→ **Work instructions**: Among the entries below, find every line that contains the string "linecap", then copy it.

(Stored data)
::::

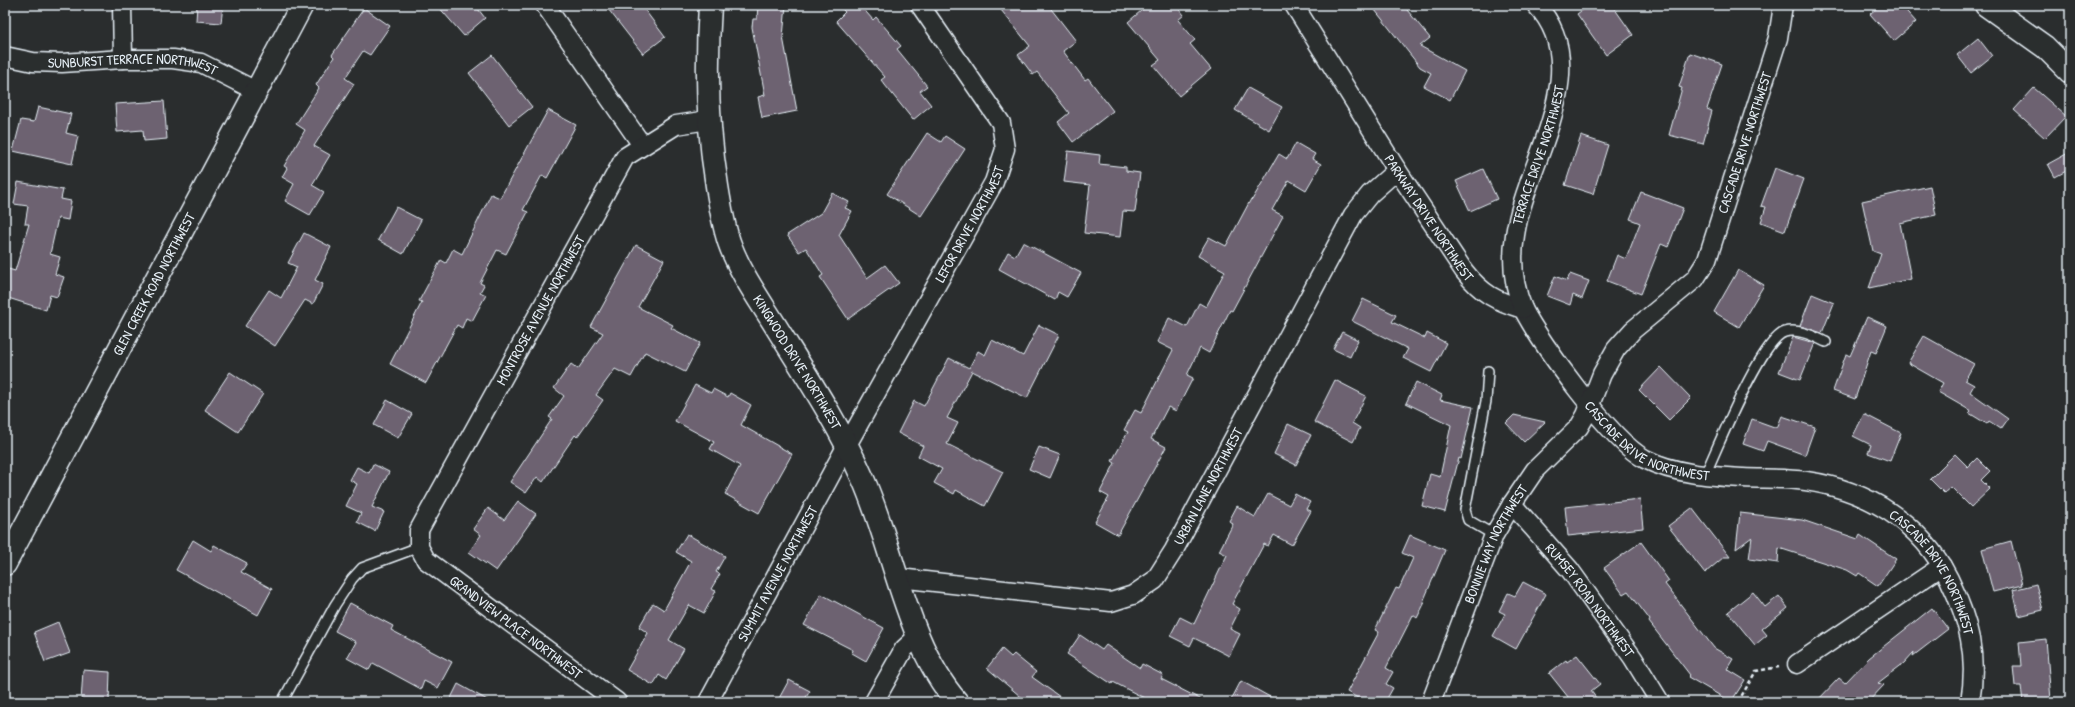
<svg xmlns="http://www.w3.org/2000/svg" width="2075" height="707" viewBox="0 0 2075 707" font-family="'Patrick Hand',sans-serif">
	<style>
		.building { fill: #6d6271; stroke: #e8f1f8 }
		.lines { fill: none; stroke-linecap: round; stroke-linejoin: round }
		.service-casing { stroke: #e8f1f8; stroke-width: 12 }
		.minor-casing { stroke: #e8f1f8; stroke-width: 21 }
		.tertiary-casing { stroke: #e8f1f8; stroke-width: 25 }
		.secondary-casing { stroke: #e8f1f8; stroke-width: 25 }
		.path { stroke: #e8f1f8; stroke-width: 2.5; stroke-dasharray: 4 3; stroke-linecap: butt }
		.service { stroke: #2a2d2e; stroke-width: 9 }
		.minor { stroke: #2a2d2e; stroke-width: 18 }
		.tertiary { stroke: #2a2d2e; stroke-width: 22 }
		.secondary { stroke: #2a2d2e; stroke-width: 22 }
		.labels { text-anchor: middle; stroke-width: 4; stroke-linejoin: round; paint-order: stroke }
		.street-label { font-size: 14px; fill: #e8f1f8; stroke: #2a2d2e }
	</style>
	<rect width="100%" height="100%" fill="#2a2d2e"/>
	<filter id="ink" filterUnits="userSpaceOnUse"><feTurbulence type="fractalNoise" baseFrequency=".025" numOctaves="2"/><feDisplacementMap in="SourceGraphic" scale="8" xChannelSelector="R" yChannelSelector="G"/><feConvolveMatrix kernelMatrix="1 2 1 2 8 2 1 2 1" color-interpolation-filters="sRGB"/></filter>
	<g filter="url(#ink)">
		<path class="building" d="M197 5H223L221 23 196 21Z
			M437 5H475L485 18 464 36Z
			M605 5H641L665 37 643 54Z
			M758 5H786L783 37 797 111 762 118 758 97 765 95 752 27 753 19H757Z
			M838 5H860L873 20 876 17 901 46 897 49 927 86 920 91 931 105 913 120 881 80 885 77 836 21 845 12Z
			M997 5H1048L1076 41 1063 51 1085 80 1088 78 1113 111 1073 142 1058 122 1069 113 1037 72 1033 75 1018 55 1030 46Z
			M1148 5H1176L1184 15 1178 20 1195 40 1190 44 1211 69 1179 96 1153 65 1160 60 1128 22Z
			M1371 5H1403L1430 38 1420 46 1465 71 1450 100 1424 86 1431 73 1420 67Z
			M1589 5H1612L1633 35 1606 55 1577 14Z
			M1880 5H1901L1916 22 1894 41 1870 14Z
			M364 8 390 26 370 55 363 51 345 78 354 84 314 146 330 155 312 185 324 192 310 215 285 201 294 184 282 177 287 168 284 166 305 130 296 124 319 88 316 85 334 57 332 55Z
			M1978 38 1992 56 1971 73 1957 55Z
			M1690 53 1722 64 1707 109 1712 111 1703 144 1669 135 1682 88 1679 87Z
			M492 55 532 107 509 125 469 73Z
			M1248 88 1282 107 1269 130 1235 110Z
			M2034 88 2066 116 2045 138 2014 110Z
			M164 101 167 139 144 141 143 130 117 132 115 104Z
			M38 107 71 114 66 133 78 136 72 164 13 151 21 120 34 122Z
			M548 110 576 125 547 178 542 175 523 210 528 212 506 254 497 250 480 283 484 285 480 292 486 295 472 321 466 318 462 328 457 325 426 383 390 364 422 302 419 301 441 260 446 263 453 249 462 254 491 194 500 198Z
			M927 133 941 142 945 136 965 149 921 216 887 194Z
			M1581 136 1608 145 1593 194 1565 185Z
			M1296 143 1315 154 1312 159 1321 164 1306 190 1289 180 1272 210 1283 216 1232 311 1230 310 1209 353 1200 348 1187 375 1193 378 1176 411 1168 407 1151 439 1166 447 1118 535 1095 522 1109 497 1100 492 1115 463 1112 461 1128 432 1124 430 1135 410 1141 413 1173 350 1157 342 1169 318 1187 327 1199 303 1206 307 1225 271 1198 256 1209 237 1226 246 1251 199 1252 200 1279 154 1287 159Z
			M1068 151 1100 155 1099 164 1126 167V171L1140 173 1135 212 1123 211 1120 237 1084 233 1090 185 1064 182Z
			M2070 152V169L2055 177 2048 164Z
			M1775 168 1804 179 1785 231 1761 222 1766 207 1761 206Z
			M1483 169 1497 199 1470 211 1456 181Z
			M18 182 63 190 61 199 71 201 68 220 58 218 50 254 60 257 55 274 64 277 57 297 50 295 46 310 5 297V268L15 271 29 224H25L28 206 14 204Z
			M1930 186 1936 215 1900 223 1911 279 1869 288 1881 254 1873 251 1862 201Z
			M1641 192 1683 208 1668 247 1661 244 1641 294 1607 281 1617 255 1626 259 1640 223 1630 219Z
			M832 193 849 202 845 208 852 211 839 235 867 278 885 265 899 283 848 319 820 277 823 275 806 248 799 252 787 235 821 213Z
			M396 207 421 220 403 254 378 240Z
			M304 233 331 247 315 280 323 284 313 304 305 300 275 346 245 326 269 290 281 298 297 267 288 263Z
			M1023 242 1081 273 1067 297 1058 292 1055 300 999 269 1008 252 1015 256Z
			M636 245 664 260 638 307 673 325 671 328 700 343 685 372 645 352 631 377 615 369 596 395 603 400 577 437 575 435 543 482 537 477 526 493 510 482 552 419 549 417 564 396 554 388 571 364 578 369 603 333 591 327Z
			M1738 270 1764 285 1739 327 1714 312Z
			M1570 274 1589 281 1582 299 1573 295 1570 305 1547 296 1555 276 1567 281Z
			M1812 294 1834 303 1822 333 1800 326Z
			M1363 299 1396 315 1392 322 1425 338 1427 333 1446 343 1431 372 1403 358 1408 349 1352 321Z
			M1867 317 1887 326 1876 353 1871 351 1855 399 1833 391 1846 354 1850 356Z
			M1039 325 1059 335 1027 398 972 371 947 418 958 423 947 444 1003 472 985 506 956 490 954 494 934 483 942 469 918 456 923 446 898 433 914 401 924 406 949 358 969 368 978 351 985 355 992 340 1023 356Z
			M1342 332 1358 340 1350 357 1333 349Z
			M1924 336 1974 364 1965 380 1974 385 1970 392 2008 419 2001 429 1989 421 1987 424 1969 413 1971 411 1938 392 1943 383 1908 363Z
			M1793 337 1815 343 1800 380 1779 372Z
			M1661 367 1691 398 1669 420 1639 390Z
			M230 372 263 394 238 432 205 410Z
			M1335 380 1366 396 1352 423 1360 428 1353 442 1314 422Z
			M1416 382 1442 395 1440 400 1473 407 1461 459 1459 458 1445 512 1422 506 1430 474 1440 477 1451 425 1406 403Z
			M695 385 711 393 713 389 728 397 730 393 751 405 741 425 792 454 759 513 725 494 740 466 710 449 714 442 675 421Z
			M387 400 412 414 398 438 374 425Z
			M1864 414 1901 433 1890 461 1868 453 1871 445 1853 436Z
			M1514 415 1545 422 1524 442 1506 423Z
			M1782 416 1815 427 1805 455 1767 441 1763 451 1743 444 1752 419 1777 428Z
			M1288 424 1311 435 1296 465 1274 454Z
			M1039 447 1060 455 1050 478 1029 469Z
			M1955 454 1968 467 1977 458 1990 471 1981 480 1990 489 1971 507 1951 487 1944 493 1930 479Z
			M373 464 389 472 372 507 384 512 375 531 357 522 361 513 346 506 357 484 350 480 357 467 369 473Z
			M1268 494 1289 505 1295 494 1310 502 1306 509 1311 511 1292 545 1274 535 1268 546 1264 544 1232 604 1240 609 1230 629 1240 634 1229 656 1194 638 1190 646 1170 636 1180 617 1194 624 1227 555 1219 551 1233 524 1229 521 1237 506 1255 517Z
			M1640 499 1643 528 1568 536 1565 507Z
			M518 501 536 514 496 571 469 552 481 535 473 529 488 508 504 520Z
			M1692 508 1730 557H1724L1705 573 1668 526Z
			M1740 513 1802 520 1858 539 1860 535 1896 559 1878 586 1859 573 1857 576 1847 570 1779 548 1778 563 1749 559 1752 537 1736 549Z
			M687 534 725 556 716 572 720 574 711 589 716 591 704 613 689 605 669 640 684 649 666 680 659 675 653 685 627 670 648 633 639 627 653 603 664 610 691 561 676 552Z
			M1410 535 1445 550 1423 602H1425L1417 618 1413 615 1386 668 1393 672 1386 684 1393 688 1385 702H1365L1347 692 1379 632 1375 630 1396 588 1399 589 1413 558 1402 553Z
			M193 540 211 551 214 545 247 563 241 572 272 589 258 615 176 570Z
			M2011 541 2022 585 1993 592 1982 549Z
			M1641 542 1669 581 1665 584 1714 648 1733 659 1727 669 1745 680 1731 702 1688 677 1690 675 1649 622 1650 620 1628 591 1623 594 1604 568Z
			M1523 582 1546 594 1516 649 1493 636 1505 614 1499 611 1508 593 1515 596Z
			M2036 584 2043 610 2019 616 2013 590Z
			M1753 592 1765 607 1779 596 1788 608 1762 629 1767 635 1755 645 1728 612Z
			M821 594 884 628 866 661 852 653 853 650 804 625Z
			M350 603 393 626 391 630 452 662 438 688 424 681 421 689 373 663 369 670 347 658 356 642 335 631Z
			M1932 608 1948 629 1913 656 1914 652 1904 663 1878 683 1884 685 1868 702H1816L1839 678 1845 683 1869 658Z
			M58 622 70 653 45 662 34 632Z
			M1080 635 1102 650 1106 645 1140 668 1142 664 1163 675 1161 679 1206 702H1152L1113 682 1112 684 1067 654Z
			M2046 639 2051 700 2023 702 2021 686H2015L2013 666H2021L2019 642Z
			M1002 649 1011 657 1014 654 1036 672 1032 677 1067 702H1027L987 668Z
			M1577 655 1600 684 1591 691 1599 702H1572L1549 673 1566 660 1567 662Z
			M83 670 110 672 109 702H81Z
			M789 680 810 691 803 702H777Z
			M1241 681 1279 702H1230Z
			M458 684 491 702H449Z"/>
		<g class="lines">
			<g class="service-casing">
				<path id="service" d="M1488 371 1486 401 1465 510 1468 520 1494 535
					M1705 475C1717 449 1761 339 1785 332 1799 328 1815 337 1826 342
					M282 702 335 605 352 579 362 568 419 547"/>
			</g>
			<g class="minor-casing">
				<g id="minor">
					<path d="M122 5 123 59"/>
					<path d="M545 5 642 145"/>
					<path id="s1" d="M1294 5 1397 170 1464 271C1482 294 1496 301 1523 309 1541 344 1611 441 1645 459 1675 474 1710 476 1743 478 1764 479 1786 478 1806 481 1868 490 1921 523 1949 579 1969 620 1978 657 1970 702"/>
					<path id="s2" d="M5 56 33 62 62 63 123 59H173L201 63 256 91"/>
					<path id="s3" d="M1523 309C1513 285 1511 260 1515 235 1525 164 1597 68 1536 5"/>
					<path id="s4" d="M1512 504 1570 570 1633 658 1660 702"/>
					<path id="s5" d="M899 578 1111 602 1133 595 1155 580 1174 550 1353 215 1370 194 1397 170"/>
					<path d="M1797 664 1942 566"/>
					<path id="s6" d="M617 702 426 560 419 547V530L625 157 676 125 708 120"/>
					<path id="s7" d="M708 702 847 445 994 182 1005 149 1001 123 920 5"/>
					<path d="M874 702 904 649 918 636"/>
					<path id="s8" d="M1431 702 1494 535 1512 504 1535 470 1579 427 1586 415 1602 374 1616 349 1633 330 1695 279 1707 260 1778 38 1783 5"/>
				</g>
			</g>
			<g class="tertiary-casing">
				<g id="tertiary">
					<path id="s9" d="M710 5C706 66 707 126 717 186 720 205 723 224 729 242 739 271 759 299 775 325 806 375 839 425 863 479 894 549 907 645 957 702"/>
					<path d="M1986 5 2045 47 2070 72"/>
				</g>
			</g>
			<g class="secondary-casing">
				<g id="secondary">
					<path id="s10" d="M5 564 302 5"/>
				</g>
			</g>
			<path class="path" d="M1738 702 1756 671 1779 667"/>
			<use href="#service" class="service"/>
			<use href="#minor" class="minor"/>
			<use href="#tertiary" class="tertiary"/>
			<use href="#secondary" class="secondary"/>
		</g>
	</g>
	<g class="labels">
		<g class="street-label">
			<text dy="5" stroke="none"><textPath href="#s2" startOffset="129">SUNBURST TERRACE NORTHWEST</textPath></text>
			<text dy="5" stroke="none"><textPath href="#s8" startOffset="655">CASCADE DRIVE NORTHWEST</textPath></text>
			<text dy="5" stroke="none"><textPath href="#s3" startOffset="159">TERRACE DRIVE NORTHWEST</textPath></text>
			<text dy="5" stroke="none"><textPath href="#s1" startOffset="252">PARKWAY DRIVE NORTHWEST</textPath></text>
			<text dy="5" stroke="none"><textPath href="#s7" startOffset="545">LEFOR DRIVE NORTHWEST</textPath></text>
			<text dy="5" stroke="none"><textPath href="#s10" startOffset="317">GLEN CREEK ROAD NORTHWEST</textPath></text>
			<text dy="5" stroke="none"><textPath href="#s6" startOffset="521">MONTROSE AVENUE NORTHWEST</textPath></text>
			<text dy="5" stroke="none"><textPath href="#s9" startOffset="377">KINGWOOD DRIVE NORTHWEST</textPath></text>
			<text dy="5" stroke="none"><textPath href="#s1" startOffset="575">CASCADE DRIVE NORTHWEST</textPath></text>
			<text dy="5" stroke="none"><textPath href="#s5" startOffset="371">URBAN LANE NORTHWEST</textPath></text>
			<text dy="5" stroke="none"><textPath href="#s8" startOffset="171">BONNIE WAY NORTHWEST</textPath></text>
			<text dy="5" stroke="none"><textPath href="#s7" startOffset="146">SUMMIT AVENUE NORTHWEST</textPath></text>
			<text dy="5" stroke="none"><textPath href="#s1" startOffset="911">CASCADE DRIVE NORTHWEST</textPath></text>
			<text dy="5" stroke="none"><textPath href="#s4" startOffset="124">RUMSEY ROAD NORTHWEST</textPath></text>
			<text transform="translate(516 627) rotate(37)" y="5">GRANDVIEW PLACE NORTHWEST</text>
		</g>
	</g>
	<rect width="2075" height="707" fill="none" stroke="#2a2d2e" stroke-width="20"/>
	<rect x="10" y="10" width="2055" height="687" fill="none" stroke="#e8f1f8" stroke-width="1.5" filter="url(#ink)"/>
</svg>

::::

→ **Your response**:
		.lines { fill: none; stroke-linecap: round; stroke-linejoin: round }
		.path { stroke: #e8f1f8; stroke-width: 2.5; stroke-dasharray: 4 3; stroke-linecap: butt }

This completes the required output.